Sadly, a lot of the wiki stuff is my work and I'm kinda in "maintenance" mode where MG is concerned. Work, my own projects, and my personal life keep my busy (not to mention spending 8 hours a day coding burns me out too much to do it on the side
). The "Glest Guide" was a verrry old work of mine. I don't even remember what happened to it anymore. I suspect I took it down because it got spammed to hell and I couldn't keep maintaining it myself, anyway. It would have been far too outdated by now.
Fun fact: I made that long before I knew squat about proper web dev. I didn't even know about databases, so my rudimentary "roll my own CMS" solution was to write everything to files. Yes, it's horrifying. No, I don't do that anymore (I actually work in cloud tech now -- all about dat scalability!).
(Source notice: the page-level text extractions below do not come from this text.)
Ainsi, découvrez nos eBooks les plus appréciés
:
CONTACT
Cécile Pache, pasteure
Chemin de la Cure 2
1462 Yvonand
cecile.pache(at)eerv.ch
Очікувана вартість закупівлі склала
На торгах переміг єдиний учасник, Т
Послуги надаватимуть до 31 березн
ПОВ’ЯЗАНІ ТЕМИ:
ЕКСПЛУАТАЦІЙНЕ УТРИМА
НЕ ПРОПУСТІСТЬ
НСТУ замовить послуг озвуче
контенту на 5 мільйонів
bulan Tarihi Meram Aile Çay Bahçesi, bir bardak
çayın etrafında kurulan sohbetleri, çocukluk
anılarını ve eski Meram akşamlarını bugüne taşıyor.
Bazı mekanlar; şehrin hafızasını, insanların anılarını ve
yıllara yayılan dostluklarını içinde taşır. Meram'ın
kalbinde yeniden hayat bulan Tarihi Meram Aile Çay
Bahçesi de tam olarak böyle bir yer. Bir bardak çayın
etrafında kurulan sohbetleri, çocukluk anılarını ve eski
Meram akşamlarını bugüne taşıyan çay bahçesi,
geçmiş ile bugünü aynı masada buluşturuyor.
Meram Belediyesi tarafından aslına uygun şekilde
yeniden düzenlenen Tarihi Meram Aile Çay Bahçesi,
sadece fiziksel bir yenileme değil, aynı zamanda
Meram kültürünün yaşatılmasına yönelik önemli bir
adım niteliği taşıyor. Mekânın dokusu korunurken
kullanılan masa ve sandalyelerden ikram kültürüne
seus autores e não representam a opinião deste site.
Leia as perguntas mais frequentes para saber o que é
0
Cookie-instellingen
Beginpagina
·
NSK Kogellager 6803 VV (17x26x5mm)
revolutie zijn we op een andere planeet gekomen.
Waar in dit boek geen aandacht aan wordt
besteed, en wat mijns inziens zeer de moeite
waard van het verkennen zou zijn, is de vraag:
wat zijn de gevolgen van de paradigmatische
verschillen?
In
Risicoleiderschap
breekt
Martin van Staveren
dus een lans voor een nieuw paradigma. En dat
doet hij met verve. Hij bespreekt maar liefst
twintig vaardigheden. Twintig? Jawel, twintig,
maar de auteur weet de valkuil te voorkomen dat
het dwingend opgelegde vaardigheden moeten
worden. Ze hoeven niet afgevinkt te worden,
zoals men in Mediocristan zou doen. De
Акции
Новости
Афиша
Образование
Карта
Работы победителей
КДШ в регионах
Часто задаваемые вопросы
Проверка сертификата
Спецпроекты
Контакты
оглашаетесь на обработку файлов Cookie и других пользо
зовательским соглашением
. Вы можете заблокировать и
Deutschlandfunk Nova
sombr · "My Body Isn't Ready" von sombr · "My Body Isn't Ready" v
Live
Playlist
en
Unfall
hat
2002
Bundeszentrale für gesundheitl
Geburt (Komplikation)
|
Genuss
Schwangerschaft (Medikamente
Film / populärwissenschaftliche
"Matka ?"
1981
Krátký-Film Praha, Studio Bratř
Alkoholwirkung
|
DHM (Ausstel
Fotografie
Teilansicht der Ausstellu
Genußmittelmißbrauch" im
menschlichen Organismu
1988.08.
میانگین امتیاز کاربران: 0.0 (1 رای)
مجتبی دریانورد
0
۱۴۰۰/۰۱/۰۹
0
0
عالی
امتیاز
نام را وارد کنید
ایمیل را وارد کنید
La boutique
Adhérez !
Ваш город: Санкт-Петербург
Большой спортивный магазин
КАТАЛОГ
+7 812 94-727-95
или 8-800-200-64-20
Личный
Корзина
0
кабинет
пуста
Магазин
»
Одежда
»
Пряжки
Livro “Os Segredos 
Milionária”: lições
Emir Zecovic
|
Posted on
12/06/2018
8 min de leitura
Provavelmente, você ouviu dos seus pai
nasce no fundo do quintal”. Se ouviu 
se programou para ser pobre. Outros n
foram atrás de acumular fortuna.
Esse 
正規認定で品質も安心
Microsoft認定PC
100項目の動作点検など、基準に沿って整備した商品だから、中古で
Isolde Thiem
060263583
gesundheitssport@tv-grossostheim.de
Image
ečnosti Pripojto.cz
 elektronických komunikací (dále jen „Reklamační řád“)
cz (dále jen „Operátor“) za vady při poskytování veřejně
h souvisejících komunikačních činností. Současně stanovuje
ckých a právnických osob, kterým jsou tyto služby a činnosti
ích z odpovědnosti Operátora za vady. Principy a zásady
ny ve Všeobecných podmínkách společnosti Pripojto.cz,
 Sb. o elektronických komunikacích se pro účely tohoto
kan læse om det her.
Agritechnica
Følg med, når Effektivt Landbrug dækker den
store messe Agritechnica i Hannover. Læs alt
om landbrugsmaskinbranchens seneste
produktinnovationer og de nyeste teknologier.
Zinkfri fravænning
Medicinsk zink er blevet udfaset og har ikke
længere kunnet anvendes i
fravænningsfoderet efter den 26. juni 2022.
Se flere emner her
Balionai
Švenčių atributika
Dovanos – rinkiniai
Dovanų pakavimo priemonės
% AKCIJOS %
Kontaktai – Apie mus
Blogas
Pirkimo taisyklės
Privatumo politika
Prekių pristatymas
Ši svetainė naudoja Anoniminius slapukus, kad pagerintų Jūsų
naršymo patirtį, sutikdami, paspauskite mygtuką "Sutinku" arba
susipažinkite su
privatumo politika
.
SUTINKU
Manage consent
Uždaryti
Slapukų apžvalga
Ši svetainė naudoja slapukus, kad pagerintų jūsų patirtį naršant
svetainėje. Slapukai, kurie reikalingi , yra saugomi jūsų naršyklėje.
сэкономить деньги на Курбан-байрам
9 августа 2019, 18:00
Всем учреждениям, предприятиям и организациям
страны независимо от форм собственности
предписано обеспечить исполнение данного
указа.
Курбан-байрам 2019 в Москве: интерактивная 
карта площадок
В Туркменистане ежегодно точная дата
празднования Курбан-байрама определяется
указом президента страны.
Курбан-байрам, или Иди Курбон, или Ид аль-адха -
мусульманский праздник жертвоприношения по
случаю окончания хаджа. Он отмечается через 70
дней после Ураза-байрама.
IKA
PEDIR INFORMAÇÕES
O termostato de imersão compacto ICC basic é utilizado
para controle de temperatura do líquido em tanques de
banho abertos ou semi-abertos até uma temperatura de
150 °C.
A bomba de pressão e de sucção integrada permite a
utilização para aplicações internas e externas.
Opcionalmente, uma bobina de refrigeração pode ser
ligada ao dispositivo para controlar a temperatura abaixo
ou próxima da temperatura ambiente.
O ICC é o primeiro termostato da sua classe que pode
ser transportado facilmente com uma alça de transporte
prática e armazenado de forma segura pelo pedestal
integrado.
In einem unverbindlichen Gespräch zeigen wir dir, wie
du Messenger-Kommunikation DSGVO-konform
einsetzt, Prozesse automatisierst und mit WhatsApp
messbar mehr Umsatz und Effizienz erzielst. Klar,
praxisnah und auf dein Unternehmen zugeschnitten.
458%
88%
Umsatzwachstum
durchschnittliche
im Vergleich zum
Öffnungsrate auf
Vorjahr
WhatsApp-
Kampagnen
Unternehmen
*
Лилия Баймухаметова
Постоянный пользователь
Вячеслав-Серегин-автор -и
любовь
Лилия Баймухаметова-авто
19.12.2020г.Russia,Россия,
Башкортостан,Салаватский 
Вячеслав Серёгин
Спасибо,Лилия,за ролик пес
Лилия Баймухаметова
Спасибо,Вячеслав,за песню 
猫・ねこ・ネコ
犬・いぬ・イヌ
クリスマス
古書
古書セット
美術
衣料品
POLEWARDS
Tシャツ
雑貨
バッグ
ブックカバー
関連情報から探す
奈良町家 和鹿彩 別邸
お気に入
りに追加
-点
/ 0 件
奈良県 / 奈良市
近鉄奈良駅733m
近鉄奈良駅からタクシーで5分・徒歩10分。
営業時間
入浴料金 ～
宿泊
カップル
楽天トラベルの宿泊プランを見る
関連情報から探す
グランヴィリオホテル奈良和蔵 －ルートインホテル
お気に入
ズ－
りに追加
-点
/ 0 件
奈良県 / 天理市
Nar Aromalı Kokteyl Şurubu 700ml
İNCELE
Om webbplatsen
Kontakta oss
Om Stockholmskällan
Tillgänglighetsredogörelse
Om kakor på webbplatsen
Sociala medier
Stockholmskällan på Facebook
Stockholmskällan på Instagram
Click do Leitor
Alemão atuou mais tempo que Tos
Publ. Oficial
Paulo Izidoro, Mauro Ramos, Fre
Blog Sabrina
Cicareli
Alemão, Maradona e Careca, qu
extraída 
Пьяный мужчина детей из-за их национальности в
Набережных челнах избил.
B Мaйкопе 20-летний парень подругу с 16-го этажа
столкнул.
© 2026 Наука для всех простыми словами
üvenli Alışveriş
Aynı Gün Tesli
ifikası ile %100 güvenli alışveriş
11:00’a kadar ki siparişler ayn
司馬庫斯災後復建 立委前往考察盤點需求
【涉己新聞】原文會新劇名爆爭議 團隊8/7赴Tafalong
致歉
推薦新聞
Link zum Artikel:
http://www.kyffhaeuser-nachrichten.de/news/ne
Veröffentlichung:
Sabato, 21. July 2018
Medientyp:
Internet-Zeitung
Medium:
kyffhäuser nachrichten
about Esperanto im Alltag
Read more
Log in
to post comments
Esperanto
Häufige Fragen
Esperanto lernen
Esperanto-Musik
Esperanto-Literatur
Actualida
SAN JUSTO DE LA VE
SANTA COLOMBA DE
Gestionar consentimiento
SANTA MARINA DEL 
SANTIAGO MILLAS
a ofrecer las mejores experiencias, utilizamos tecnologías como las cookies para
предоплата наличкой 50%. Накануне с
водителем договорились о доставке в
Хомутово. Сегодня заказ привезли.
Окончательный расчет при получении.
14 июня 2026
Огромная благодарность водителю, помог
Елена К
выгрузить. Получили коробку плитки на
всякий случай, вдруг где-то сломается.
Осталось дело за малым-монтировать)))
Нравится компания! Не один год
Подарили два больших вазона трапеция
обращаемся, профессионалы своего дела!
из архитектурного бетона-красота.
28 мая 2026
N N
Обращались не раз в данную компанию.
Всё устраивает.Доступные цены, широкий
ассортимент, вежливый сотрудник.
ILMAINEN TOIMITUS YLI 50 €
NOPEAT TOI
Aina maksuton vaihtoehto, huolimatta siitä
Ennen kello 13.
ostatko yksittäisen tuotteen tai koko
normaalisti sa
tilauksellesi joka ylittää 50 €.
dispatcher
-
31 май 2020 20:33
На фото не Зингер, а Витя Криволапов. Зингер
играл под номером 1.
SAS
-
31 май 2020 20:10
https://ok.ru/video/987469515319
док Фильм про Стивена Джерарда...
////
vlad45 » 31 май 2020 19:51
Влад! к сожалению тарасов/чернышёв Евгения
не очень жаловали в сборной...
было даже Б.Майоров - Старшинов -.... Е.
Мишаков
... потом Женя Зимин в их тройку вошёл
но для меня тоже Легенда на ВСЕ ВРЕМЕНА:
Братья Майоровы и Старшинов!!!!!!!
A quick skim of the Blender page of the wiki makes me think you're not missing *too* much, though. The pages on modeling guides were frankly quite poor (I was a kid!). There's better guides online that are entirely applicable (just note that our exporter flips Z and Y axes for reasons). The export page is basically redundant with
the G3D support one.
The animation page wouldn't have had anything of substance that the wiki page on animation is lacking and then any bone based tutorial (
example) will also work. Just keep the number of frames low. MG will linearly interpolate between all frames, but the G3D format is very inefficient, so excess frames = big size.
Which leaves texturing. Keywords to search for there is
UV maps (which you should
unwrap). It's called UV as a coordinate system cause programmers aren't that great at naming things
. MG just uses vanilla ol' diffuse textures (although making good diffuse textures is a skill that takes much practice).